An AI calculator can predict when we will die. Are you ready to try it?

Our lives, like stories, follow a narrative. Each life unfolds uniquely through chapters with familiar titles such as: school, career, home, injuries, illnesses. Every story, or life, has an unpredictable beginning, middle and end.
Now, according to scientists, every life story is the chronicle of a foretold death. Using Denmark's register data, which contains a wealth of daily information on education, salary, work, working hours, housing and doctor visits, academics have developed an algorithm that can predict a person's life course, including premature death. How is it done? Much the same way that large language models (LLMs) like ChatGPT can predict sentences.

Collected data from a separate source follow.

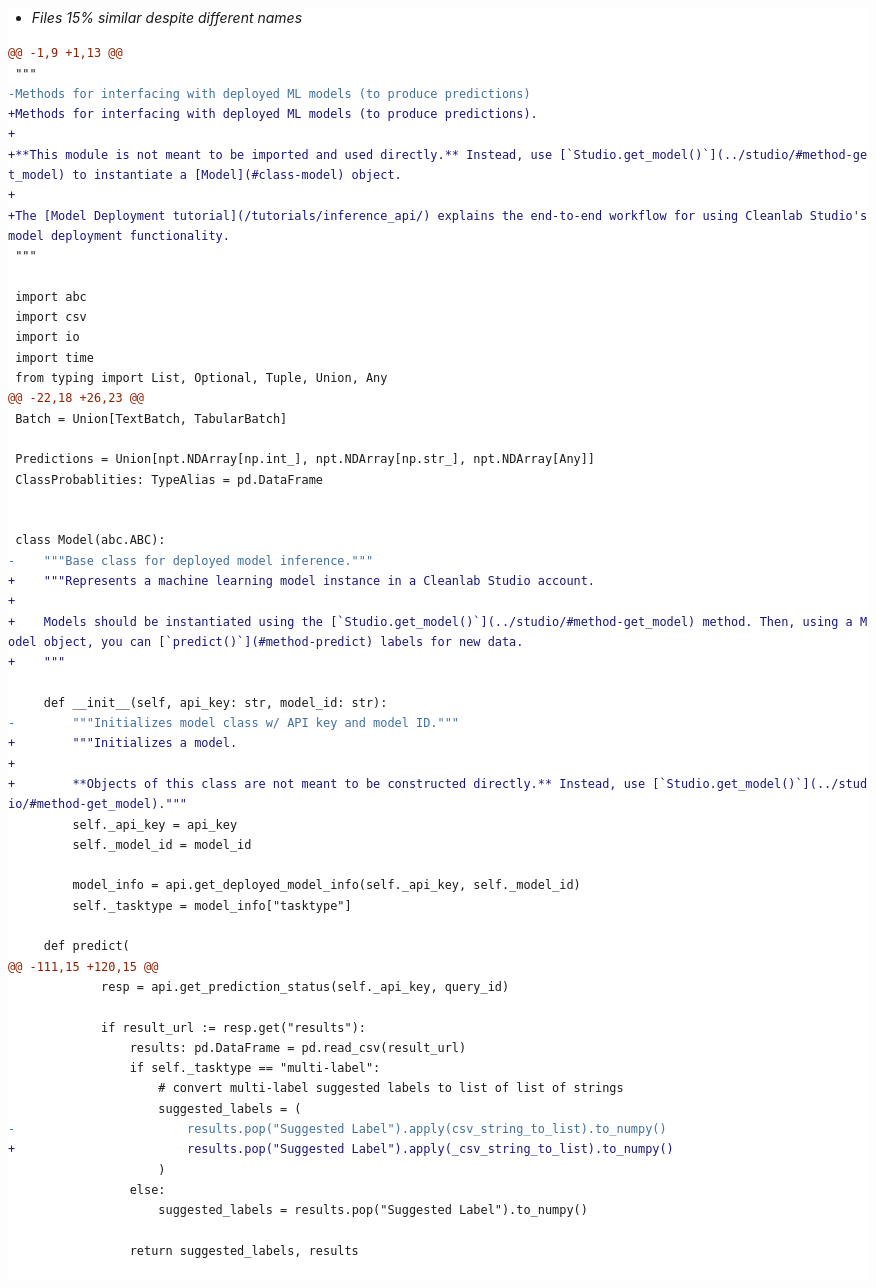 * *Files 15% similar despite different names*

```diff
@@ -1,9 +1,13 @@
 """
-Methods for interfacing with deployed ML models (to produce predictions)
+Methods for interfacing with deployed ML models (to produce predictions).
+
+**This module is not meant to be imported and used directly.** Instead, use [`Studio.get_model()`](../studio/#method-get_model) to instantiate a [Model](#class-model) object.
+
+The [Model Deployment tutorial](/tutorials/inference_api/) explains the end-to-end workflow for using Cleanlab Studio's model deployment functionality.
 """
 
 import abc
 import csv
 import io
 import time
 from typing import List, Optional, Tuple, Union, Any
@@ -22,18 +26,23 @@
 Batch = Union[TextBatch, TabularBatch]
 
 Predictions = Union[npt.NDArray[np.int_], npt.NDArray[np.str_], npt.NDArray[Any]]
 ClassProbablities: TypeAlias = pd.DataFrame
 
 
 class Model(abc.ABC):
-    """Base class for deployed model inference."""
+    """Represents a machine learning model instance in a Cleanlab Studio account.
+
+    Models should be instantiated using the [`Studio.get_model()`](../studio/#method-get_model) method. Then, using a Model object, you can [`predict()`](#method-predict) labels for new data.
+    """
 
     def __init__(self, api_key: str, model_id: str):
-        """Initializes model class w/ API key and model ID."""
+        """Initializes a model.
+
+        **Objects of this class are not meant to be constructed directly.** Instead, use [`Studio.get_model()`](../studio/#method-get_model)."""
         self._api_key = api_key
         self._model_id = model_id
 
         model_info = api.get_deployed_model_info(self._api_key, self._model_id)
         self._tasktype = model_info["tasktype"]
 
     def predict(
@@ -111,15 +120,15 @@
             resp = api.get_prediction_status(self._api_key, query_id)
 
             if result_url := resp.get("results"):
                 results: pd.DataFrame = pd.read_csv(result_url)
                 if self._tasktype == "multi-label":
                     # convert multi-label suggested labels to list of list of strings
                     suggested_labels = (
-                        results.pop("Suggested Label").apply(csv_string_to_list).to_numpy()
+                        results.pop("Suggested Label").apply(_csv_string_to_list).to_numpy()
                     )
                 else:
                     suggested_labels = results.pop("Suggested Label").to_numpy()
 
                 return suggested_labels, results
 
```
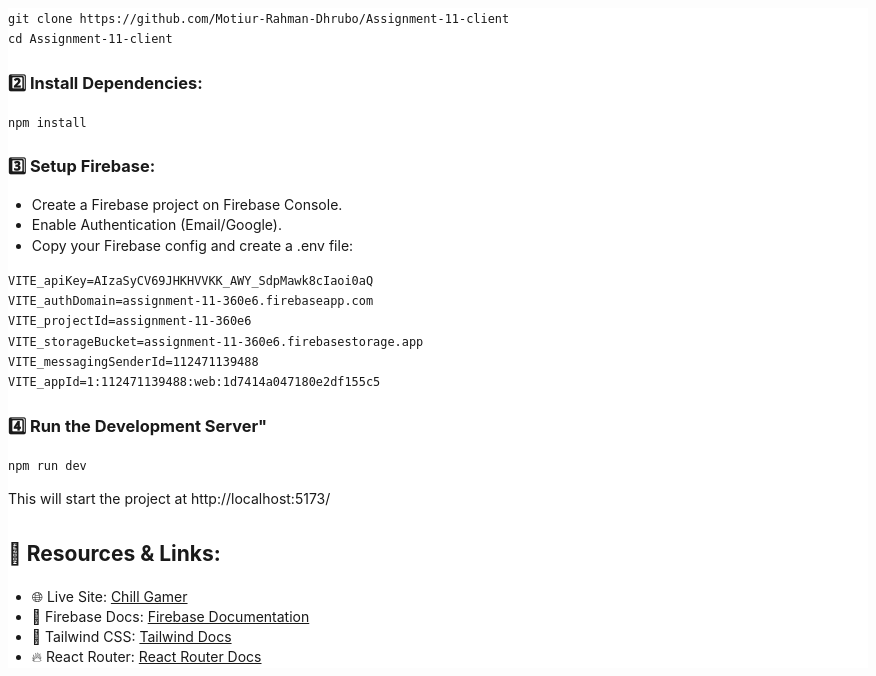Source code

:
 ```
git clone https://github.com/Motiur-Rahman-Dhrubo/Assignment-11-client
cd Assignment-11-client
```

### 2️⃣ Install Dependencies:

```
npm install
```

### 3️⃣ Setup Firebase:

- Create a Firebase project on Firebase Console.
- Enable Authentication (Email/Google).
- Copy your Firebase config and create a .env file:

```
VITE_apiKey=AIzaSyCV69JHKHVVKK_AWY_SdpMawk8cIaoi0aQ
VITE_authDomain=assignment-11-360e6.firebaseapp.com
VITE_projectId=assignment-11-360e6
VITE_storageBucket=assignment-11-360e6.firebasestorage.app
VITE_messagingSenderId=112471139488
VITE_appId=1:112471139488:web:1d7414a047180e2df155c5
```

### 4️⃣ Run the Development Server"

```
npm run dev
```

This will start the project at http://localhost:5173/

## 🔗 Resources & Links:

- 🌐 Live Site: <a href="https://assignment-11-360e6.web.app/" target="_blank">
    Chill Gamer
  </a>
- 📘 Firebase Docs: <a href="https://firebase.google.com/docs?gad_source=1&gclid=CjwKCAiAtYy9BhBcEiwANWQQL-DbXWI-_w3pwdhut53qzi7hqxihIvHRp_2sG6sO8T903WrROgityhoCs6YQAvD_BwE&gclsrc=aw.ds" target="_blank">
    Firebase Documentation
  </a>
- 🎨 Tailwind CSS: <a href="https://v3.tailwindcss.com/docs/installation" target="_blank">
    Tailwind Docs
  </a>
- 🔥 React Router: <a href="https://reactrouter.com/home" target="_blank">
    React Router Docs
  </a>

The fact that our complex existence can be analyzed as bits of text is both exciting and disturbing. While we know that generous income is associated with longevity, other data can reveal social factors that influence health and longevity. This can inform policy makers seeking to improve our chances of living longer and healthier lives.
On the other hand DeathGPT (which predicts death) does not seem so reliable for some reason.
Different life events and situations such as taking a class, getting a raise, losing a parent are experienced in a very personal way by everyone. So it would be difficult to power a data set and make it predictable.
Both language (in ChatGPT) and life are sequences. Researchers from the University of Copenhagen and Northeastern University in Boston exploited this similarity. First, they compiled a 'vocabulary' of life events, creating a kind of synthetic language, and used it to construct 'sentences'. An example sentence might be: 'During her third year at boarding school, Hermione took five electives.'
Such a sentence, for example, found matches in 6 million inhabitants of Denmark from the data of the years 2008 to 2015.
The researchers claim that accurate individual predictions are indeed possible and that the algorithm provides a probability of death for a certain period rather than an exact date.
The researchers do not want their work to be used by life insurance companies and are keeping the algorithm and data secret for now.
If this all comes to fruition, would you be willing to enter your details and find out when you're going to die?